= Activity list =
• A. Decide whether each statement below agrees with the essay excerpt, answering yes or no and quoting the deciding words of the excerpt. (i) The militant communists hope Trump will win. (ii) The writer is able to drive. (iii) The writer says same sex marriage noticeably affects the writer's day-to-day life.
• B. Using the essay excerpt, answer these questions.
(i) What three issues does the writer name as ones whose importance the writer gets to decide?
(ii) What is the writer presently engaged in that makes the price of tuition a concern?

= Text provided =
┄┄┄┄┄┄┄┄┄┄┄┄┄┄┄┄┄┄┄┄

On the other hand, the militant communists, as opposed to the people who wind up at the same protests, are hoping and betting that Trump will win and accelerate the course of collapse and violence that has already started. The longer he’s in office, the more people lose hope in the American Dream, and the more people they can recruit. Of course, fascist and neo-Nazi recruitment has also gone up under Trump, but this doesn’t change the Marxist view that once it comes to open class war, the workers will prevail, since that is an article of faith. These are the people who actually want to dismantle America. And they’re backing Trump. 

Unchosen Battles

Sometimes, you get to pick your battles. On items that don’t directly affect me, I can choose whether or not to have an opinion, and whether or not to do the research to be informed. Sure, being a good, well-informed person with a consistent ethical framework dictates that I try to have empathy even for issues that don’t impact me, and that I ought apply my principles in a consistent way, such that I tend to have opinions anyway. But I get to decide, for instance, to what degree I care about same sex marriage, or what’s happening in Yemen, or the regulations governing labor unions. None of these things has a noticeable effect on my day to day life, and as such I have the privilege of being able to ignore them without consequence. 

Of course, this isn’t always the case. There are lots of policies that do directly affect me. The price of tuition, for instance, is of great concern, since I am presently engaged in acquiring a degree which I hope will allow me to get a job that will let me pay my bills, ideally without having to take out a small fortune in loans to cover it. Transport policy affects because I am an adult with places to be who cannot drive, and current American transport policy borders on actively hostile to people in my position.

┄┄┄┄┄┄┄┄┄┄┄┄┄┄┄┄┄┄┄┄

= Extracted entries =
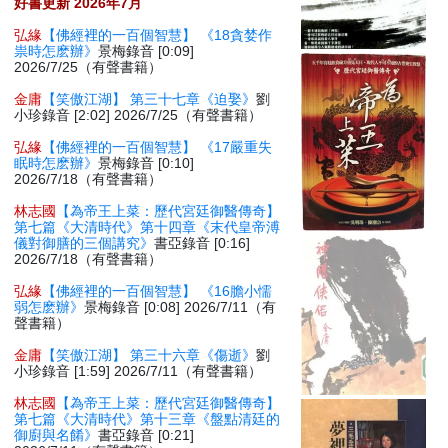
好書更新 2026年7月
弘緣
【佛經裡的一百個智慧】 《18貪婪作
祟時怎麽辦》
景梅錄音 [0:09]
2026/7/25（有聲書籍）
金庸
【笑傲江湖】 第三十七章《迫娶》
劉
小珍錄音 [2:02] 2026/7/25（有聲書籍）
弘緣
【佛經裡的一百個智慧】 《17嚴重失
眠時怎麽辦》
景梅錄音 [0:10]
2026/7/18（有聲書籍）
林志國
【為帝王上菜：歷代宮廷御醫傳奇】
第七篇《大清時代》第十四章《末代皇帝溥
儀對御膳的三個講究》
書亞錄音 [0:16]
2026/7/18（有聲書籍）
弘緣
【佛經裡的一百個智慧】 《16膽小懦
弱怎麽辦》
景梅錄音 [0:08] 2026/7/11（有
聲書籍）
金庸
【笑傲江湖】 第三十六章《傷逝》
劉
小珍錄音 [1:59] 2026/7/11（有聲書籍）
林志國
【為帝王上菜：歷代宮廷御醫傳奇】
第七篇《大清時代》第十三章《盤點清廷的
御廚與名餚》
書亞錄音 [0:21]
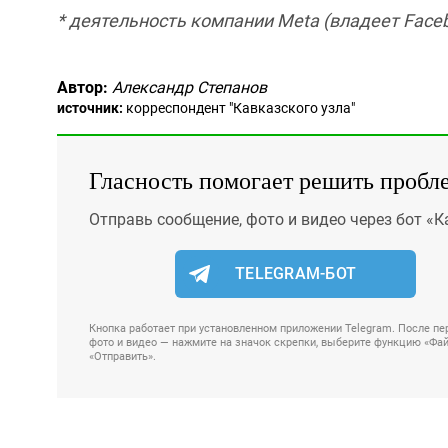
* деятельность компании Meta (владеет Faceb
Автор:
Александр Степанов
источник:
корреспондент "Кавказского узла"
Гласность помогает решить пробл
Отправь сообщение, фото и видео через бот «К
TELEGRAM-БОТ
Кнопка работает при установленном приложении Telegram. После пер
фото и видео — нажмите на значок скрепки, выберите функцию «Файл
«Отправить».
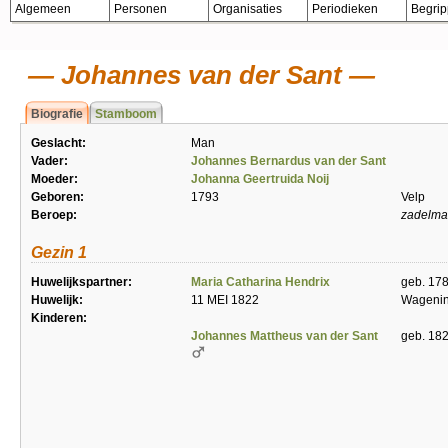
Algemeen
Personen
Organisaties
Periodieken
Begri
Johannes van der Sant
Biografie
Stamboom
Geslacht:
Man
Vader:
Johannes Bernardus van der Sant
Moeder:
Johanna Geertruida Noij
Geboren:
1793
Velp
Beroep:
zadelma
Gezin 1
Huwelijkspartner:
Maria Catharina Hendrix
geb. 17
Huwelijk:
11 MEI 1822
Wageni
Kinderen:
Johannes Mattheus van der Sant
geb. 18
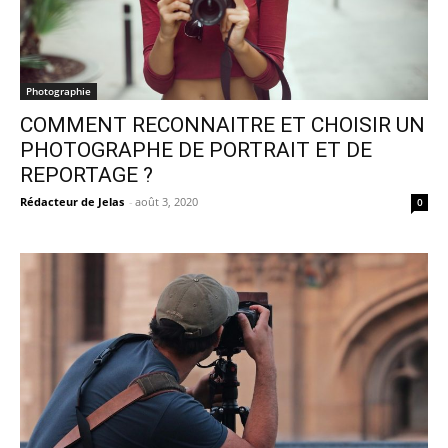
Photographie
COMMENT RECONNAITRE ET CHOISIR UN
PHOTOGRAPHE DE PORTRAIT ET DE
REPORTAGE ?
Rédacteur de Jelas
-
août 3, 2020
0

┄┄┄┄┄┄┄┄┄┄┄┄┄┄┄┄┄┄┄┄

= Responses to the tasks =
• A.
(i) Yes: "are hoping and betting that Trump will win"
(ii) No: "I am an adult with places to be who cannot drive"
(iii) No: "None of these things has a noticeable effect on my day to day life"

• B.
(i) Same sex marriage, what's happening in Yemen, and the regulations governing labor unions.
(ii) Acquiring a degree.